I have a dataset like

+--------+------+-------------------+
| income | year |        use        |
+--------+------+-------------------+
|  46328 | 1989 | COMMERCIAL EXEMPT |
|  75469 | 1998 | CONDOMINIUM       |
|  49250 | 1950 | SINGLE FAMILY     |
|  82354 | 2001 | SINGLE FAMILY     |
|  88281 | 1985 | SHOP & HOUSE      |
+--------+------+-------------------+

I embed it into a LIBSVM format vector space

+1 1:46328 2:1989 3:1
-1 1:75469 2:1998 4:1
+1 1:49250 2:1950 5:1
-1 1:82354 2:2001 5:1
+1 1:88281 2:1985 6:1

Feature indices:

  • 1 is "income"
  • 2 is "year"
  • 3 is "use/COMMERCIAL EXEMPT"
  • 4 is "use/CONDOMINIUM"
  • 5 is "use/SINGLE FAMILY"
  • 6 is "use/SHOP & HOUSE"

Is it OK to train a support vector machine (SVM) with a mix of continuous (year, income) and categorical (use) data like this?

Best Answer

Yes! But maybe not in the way you mean. In my research I frequently create categorical features from continuously-valued ones using an algorithm like recursive partitioning. I usually use this approach with the SVMLight implementation of support vector machines, but I've used it with LibSVM as well. You'll need to be sure you assign your partitioned categorical features to a specific place in your feature vector during training and classification, otherwise your model is going to end up jumbly.

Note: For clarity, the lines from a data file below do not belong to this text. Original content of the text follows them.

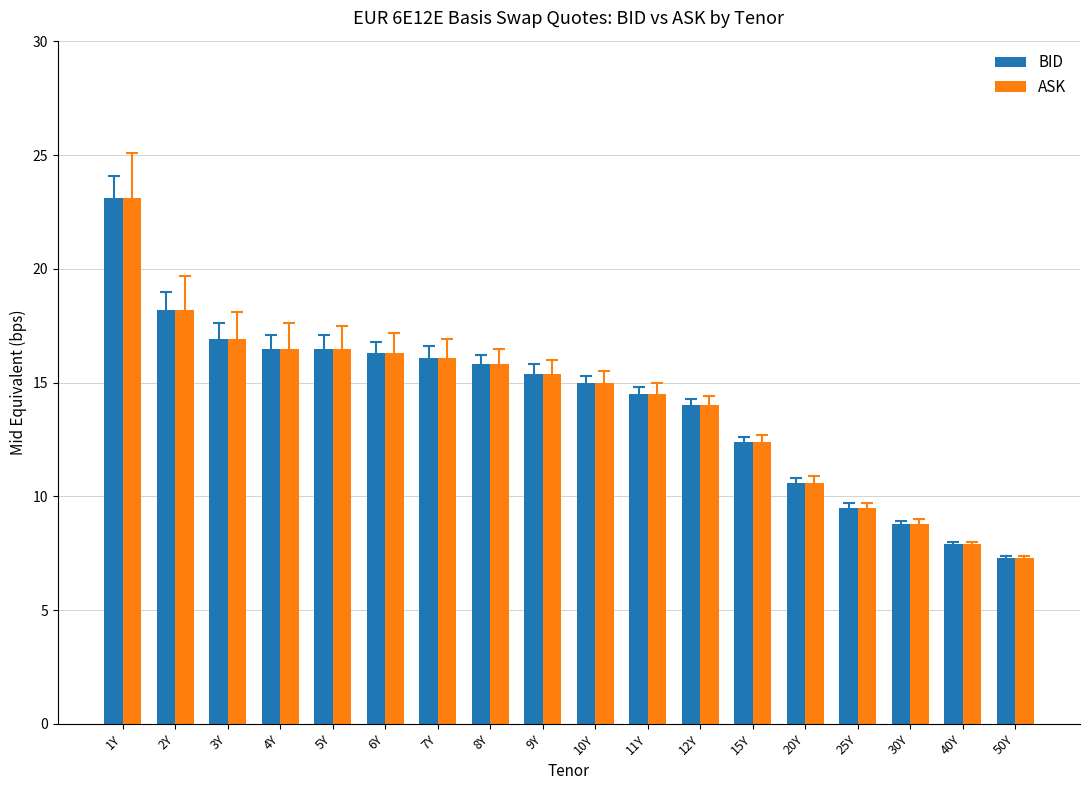

At which label does ASK first exceed 15?

1Y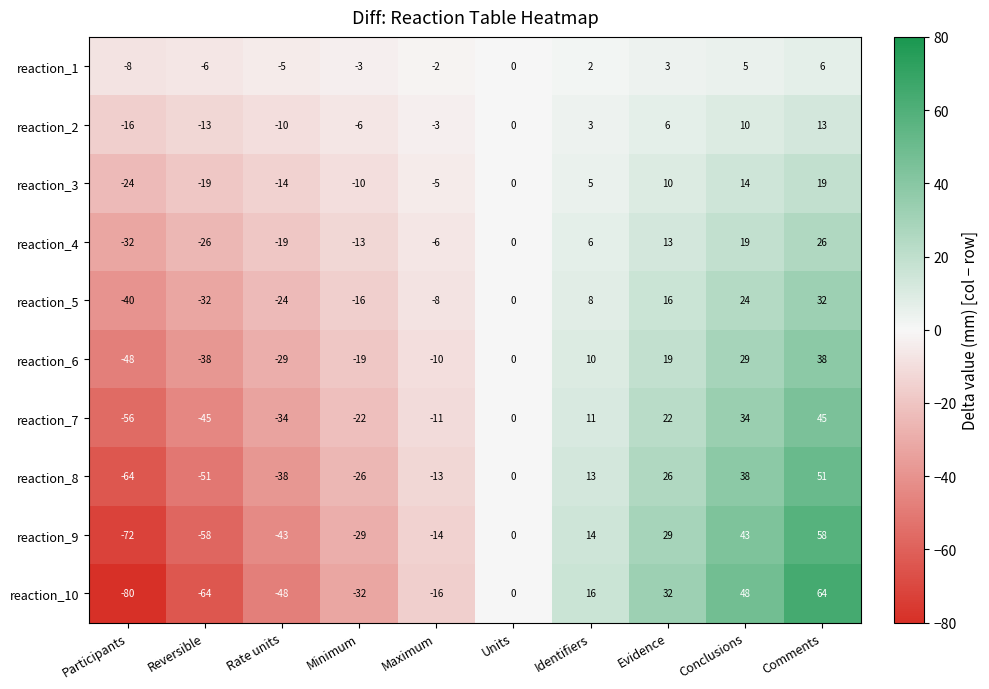

Where is reaction_8 nearest to the value -6?

Units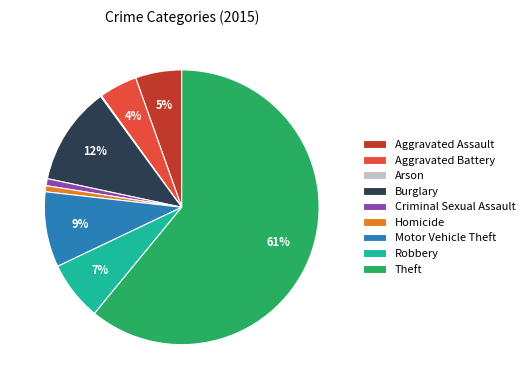

True or false: Theft accounts for 61% of the total.

True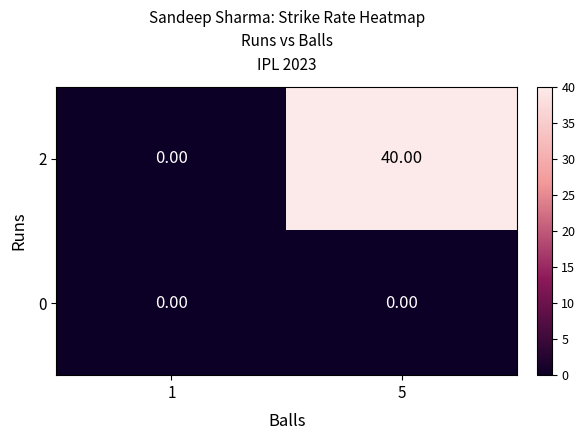

What is the sum of the 2 values at 5 and 1?

40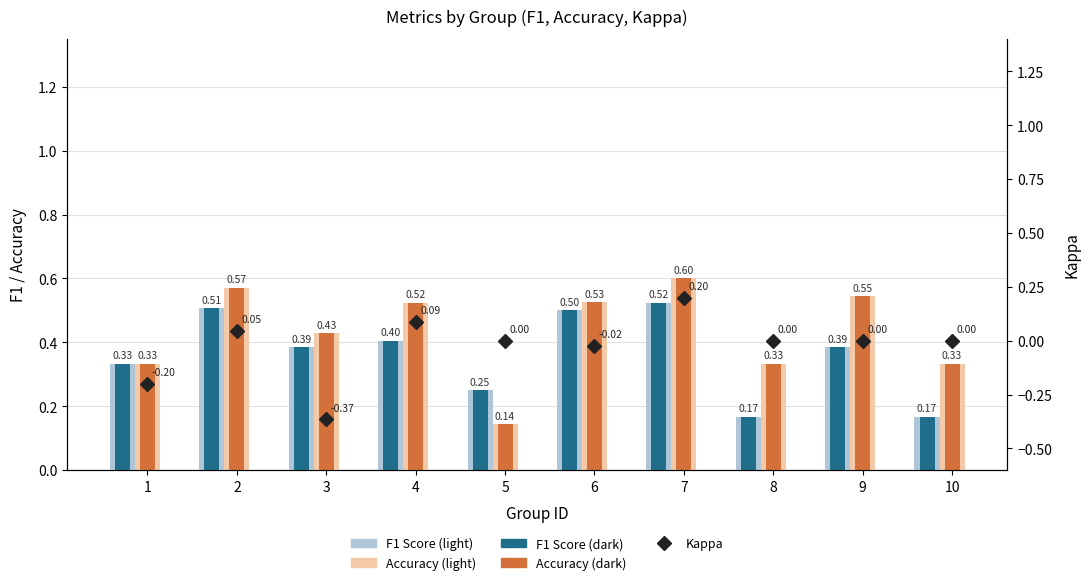

What is the maximum value shown in the chart?

0.6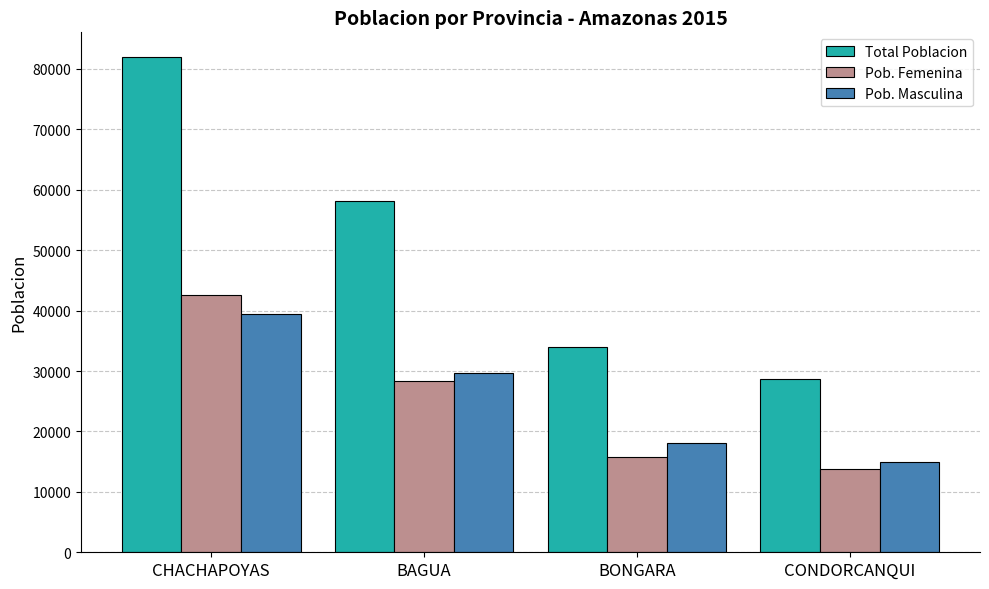

What position from the left is CONDORCANQUI?

4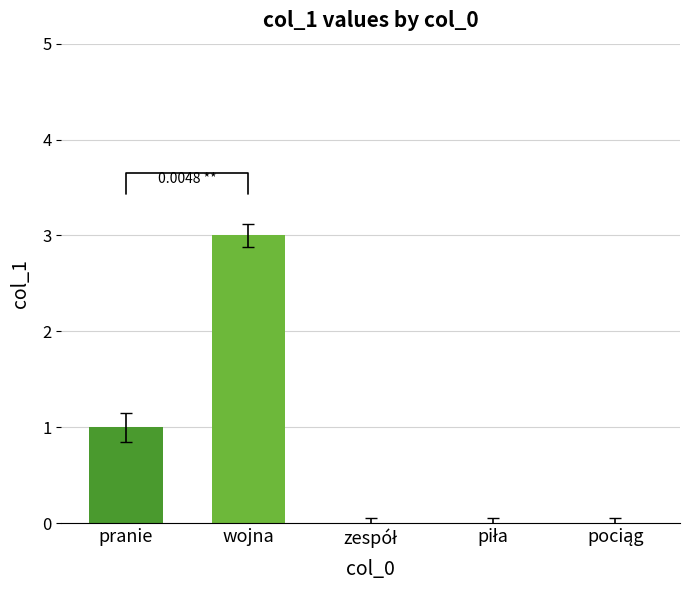

What is the ratio of the value at pranie to the value at wojna?

0.3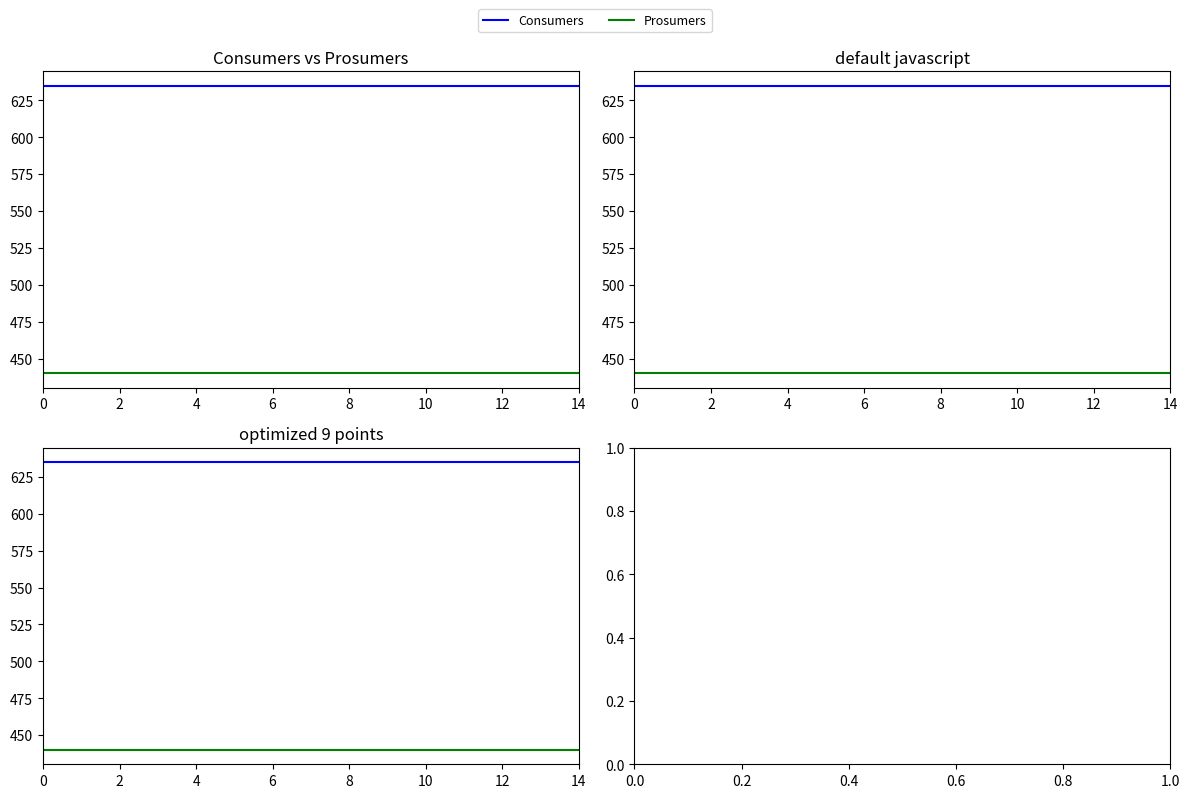

What is the sum of the Consumers values at 2 and 12?

1270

Edit: That is to say, when I've done this, I assign the first n elements of the vector to the binary values associated with the output of recursive partitioning. In binary feature modeling, you just have a giant vector of 0's and 1's, so everything looks the same to the model, unless you explicitly indicate where different features are. This is probably overly specific, as I imagine most SVM implementations will do this on their own, but, if you like to program your own, it might be something to think about!